So, yeah, Children of Men does not have the happiest ending, though thankfully mother and child live.  I like to think that maybe the Tomorrow people were able to save Theo, but that is probably wishful thinking.  And before you go thinking that Kee’s pregnancy is the result of immaculate conception, which would be seemingly fitting for this Catholic reviewer, that is not how she is presented.  It is not the point, either.  The movie is about how modern society is heading towards the kind of scientific and social breakdown that would lead to the disaster that we witness in Bexhill.  The moment in the film that has always fascinated this reviewer is the moment when Kee and Theo step out of the building towards the end with her baby, and the awed silence that falls over the fighters.  In Catholicism, all life is precious.  In the film, it would seem that decades without a new baby being born has made humanity finally be hip to this reality.  Please do not think that I am advocating the kind of disordered society present in the movie in order for life to be respected in the manner you see in this scene.  My Catholic take on this dystopia is that, with abortions, birth control, and a whole host of other damaging philosophies that disregard life, these create the conditions for such a world.  If you do not want to get to that point, then perhaps we should rethink what we are believing in as a society?  Either way, this Catholic will stick to his Faith.

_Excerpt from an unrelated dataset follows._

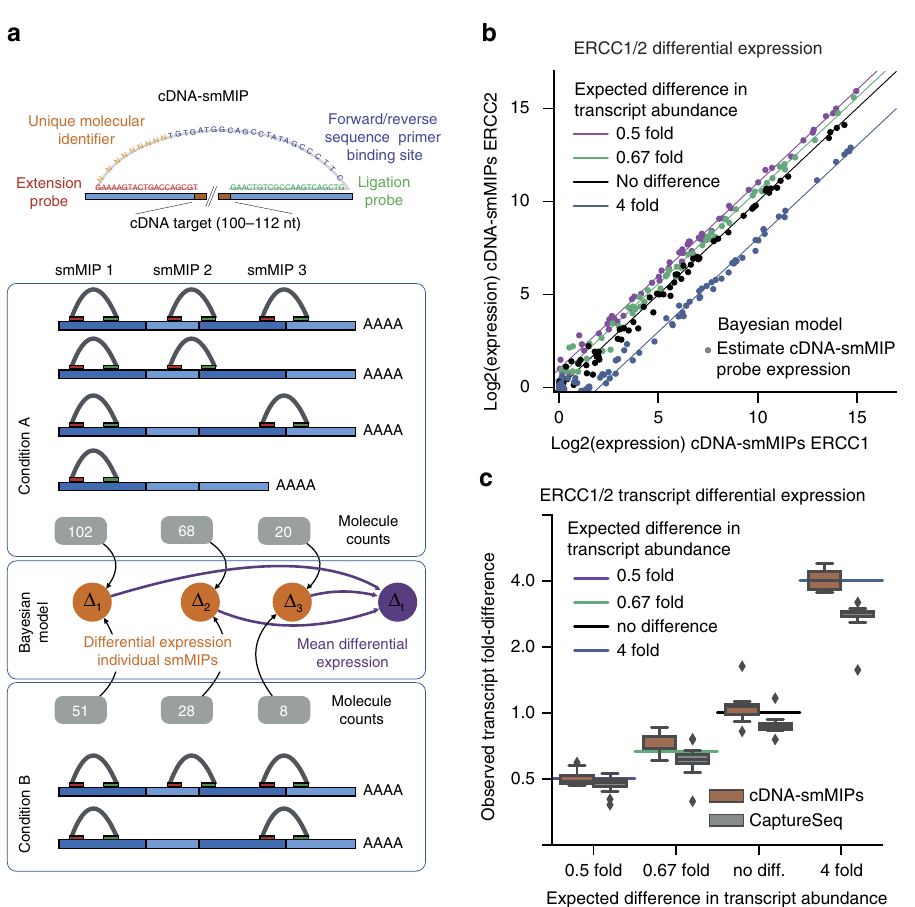
Figure 1 | Evaluation of cDNA-smMIPs for estimation of differential expression with artificial transcripts. ( a ) Outline of the approach. ( b ) Accuracy of differential expression estimates from 337 individual cDNA-smMIPs targeting 92 ERCC transcripts in condition ERCC1 and ERCC2. The 92 transcripts are divided into four groups; for each group the difference in transcript abundance between condition ERCC1 and ERCC2 is known, and is indicated by the solid lines. Four technical capture replicates were performed on respectively one cDNA sample for condition ERCC1 and one cDNA sample for condition ERCC2. The expression value for each smMIP is estimated using a Bayesian model. Data points are coloured according to their expected expression fold difference. ( c ) Comparison of differential expression quantification by cDNA-smMIPs and the previously published method CaptureSeq 5 that performs targeted RNA-Seq by biotin-labelled oligonucleotide hybridization. Only transcripts with log2-expression values of 4 4 were included for both methods. Differential expression estimated with the Bayesian model from respectively four ERCC1 and ERCC2 cDNA-smMIPs capture replicates is compared with differential expression estimates from respectively 4 ERCC1 and 5 ERCC2 replicates for CaptureSeq (see respectively Supplementary Tables 1 and 2 for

Children of Men is rated R for good reason.  There is a lot of violence in it, and the randomness is difficult to watch.  It is meant to underscore the trying times in which the characters live, but it is still hard to bear.  There is also the casual drug use by the Palmers, with Theo partaking.  Yet, what makes such movies diamonds in the rough are the scenes that I praised in the last paragraph.  There is also Theo’s heroism.  He goes from an embittered government official to a defender of life.  It may not have the prettiest wrapping, but his desire to protect the gift of life is worth the price of admission.